“怎麼樣?”
“你是從哪來的?”醫師放下手上的東西,走到桌前,提筆開始寫着藥方,“幸虧來的及時啊。再晚一些,這人就沒得救了,你們是從城西來的吧?那裡這麼不太平嗎?”
“城郊。”
“什麼?”那醫師的手都停滞在半空,風吹進來,一下子吹倒了木架,他仿佛才回過神似的,快速放下筆彎下腰撿起,嘴裡還念念叨叨不可置信的問沈确,“怎麼可能?”
“我喂了顆丹藥。”沈确言簡意赅的回他,“好了嗎,我這邊比較急。”
那醫師愣住一瞬,随後笑出聲來。
“你這丫頭性子怎麼這麼急,才包紮完就不耐煩,不知道的,還以為你要去見什麼如意郎君。”
“不是郎君,”一絲绯紅悄無聲息的漫上耳尖,沈确少有的撩了撩耳邊的碎發,偏過頭的看向門外踢腳的馬匹,眼中蘊着一抹極淺的笑,“她是位娘子。”
啊……
那醫師極快的瞥了一眼病床上的人,不着痕迹的掃視一眼沈确,清風掠過她的肩頭,能看到高高束起的發絲在空中飄揚,白色發帶之上,繡的是絢爛的梨花。
“你先回去吧,她還得在這待上一段時間。”那醫師擺了擺手,示意她離去。
“要待多久,這邊能幫她安排住的地方嗎?”沈确追問道。
“用不着你操心,葉嬷嬷的事情,我自會安排妥當。”
沈确的雙眸倏然放大,卻對上了一雙冷沉的雙眸,原本急躁精明的醫師,仿佛瞬間換了副樣子,讓人捉摸不透。
“你是何人?”
“你管不着。”
沈确上前要帶走葉嬷嬷,卻被那醫師一把攔住。
她周身的氣勢瞬時冷了下來,聲音都變得格外沉,“讓開。”
那醫師眉尖微挑,将桌子一把踢開,順勢抽出一把劍,閃着寒光的劍鋒直指沈确。
找死。
沈确緩緩握住袖中暗箭的機關,蓄力準備擡手,了結了眼前這個狂妄的歹徒。
“放下。”病床上的人艱澀的出聲,“我與她是熟識,不必擔心我,沈确,快些回去,越快越好。
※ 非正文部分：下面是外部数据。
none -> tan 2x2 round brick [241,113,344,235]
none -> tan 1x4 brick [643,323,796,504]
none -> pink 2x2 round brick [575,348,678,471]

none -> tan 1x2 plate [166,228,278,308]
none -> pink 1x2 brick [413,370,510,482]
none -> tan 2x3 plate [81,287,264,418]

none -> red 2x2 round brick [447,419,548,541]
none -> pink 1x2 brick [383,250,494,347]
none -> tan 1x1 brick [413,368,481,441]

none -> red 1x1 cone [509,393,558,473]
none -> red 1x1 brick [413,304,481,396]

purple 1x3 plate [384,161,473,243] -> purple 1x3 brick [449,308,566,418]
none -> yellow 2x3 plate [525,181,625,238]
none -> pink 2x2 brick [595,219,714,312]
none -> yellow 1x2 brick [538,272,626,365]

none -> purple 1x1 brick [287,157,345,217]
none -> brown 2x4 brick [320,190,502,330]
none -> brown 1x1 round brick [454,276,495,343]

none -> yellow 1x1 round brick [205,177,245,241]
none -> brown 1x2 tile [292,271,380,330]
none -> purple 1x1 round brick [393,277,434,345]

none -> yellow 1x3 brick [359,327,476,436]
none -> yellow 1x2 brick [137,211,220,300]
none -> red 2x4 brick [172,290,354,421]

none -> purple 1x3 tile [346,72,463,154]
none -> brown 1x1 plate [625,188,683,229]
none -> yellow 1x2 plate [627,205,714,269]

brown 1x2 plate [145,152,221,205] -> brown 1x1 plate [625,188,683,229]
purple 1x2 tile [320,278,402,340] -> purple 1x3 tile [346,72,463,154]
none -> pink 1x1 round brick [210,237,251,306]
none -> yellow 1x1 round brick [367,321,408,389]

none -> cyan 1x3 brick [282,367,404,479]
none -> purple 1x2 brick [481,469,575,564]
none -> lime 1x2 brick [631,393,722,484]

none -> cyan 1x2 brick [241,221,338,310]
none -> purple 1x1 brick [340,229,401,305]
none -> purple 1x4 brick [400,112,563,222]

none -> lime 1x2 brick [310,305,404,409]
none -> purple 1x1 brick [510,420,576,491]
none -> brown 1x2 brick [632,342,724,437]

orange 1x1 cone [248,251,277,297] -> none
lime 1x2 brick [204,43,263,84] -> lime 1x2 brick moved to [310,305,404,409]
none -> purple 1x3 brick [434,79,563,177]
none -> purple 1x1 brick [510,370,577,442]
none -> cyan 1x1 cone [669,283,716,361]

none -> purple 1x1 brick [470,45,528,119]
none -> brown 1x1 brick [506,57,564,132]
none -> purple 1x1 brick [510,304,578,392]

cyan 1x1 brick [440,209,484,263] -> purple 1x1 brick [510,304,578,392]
”
葉嬷嬷沒事,沈确剛剛松下心,在下一刻卻如墜冰窟。
“小院中的護衛,已盡數犧牲了,那批人若是再回來,她們就危險了,沈确,快回去啊!”
沈确已然不知道自己如何跌跌撞撞騎上馬,又是如何揮動缰繩沖出城門,隻記得那日的雲彩格外模糊,和湛藍的天空融成一片,像是一片刺骨的冰湖,将人包裹其中,幾乎要将她整顆心破碎再重塑,仿佛要将滿腔柔情硬生生煉成鐵骨心腸才肯罷休。
小院一點點靠近,豔陽高照,她卻感覺天上無端下起雨來,她沒抽出空去擦,衣角卻洇濕一片,絲絲鹹澀滲進唇瓣,伴着腥甜被盡數壓下。
她在哭嗎?沈确第一次發覺,原來眼淚能有這麼苦。
她直接飛身躍下疾速狂奔的馬,迅速沖進門,小院内一片死寂。
她的手控制不住的發抖,渾身冒着冷汗,飛奔着四處查找。
充血的手用力抵在木柱上,她沒來得及緩一口氣,便沖上前将江惟安一把摟進懷裡。
“還好,幸好。”沈确有些語無倫次,雙手還發着顫,力氣卻絲毫不減,她感受着懷中人的溫度,終于舍得卸口氣。
她緩緩閉上眼,兩行淚水卻緩緩淌下來。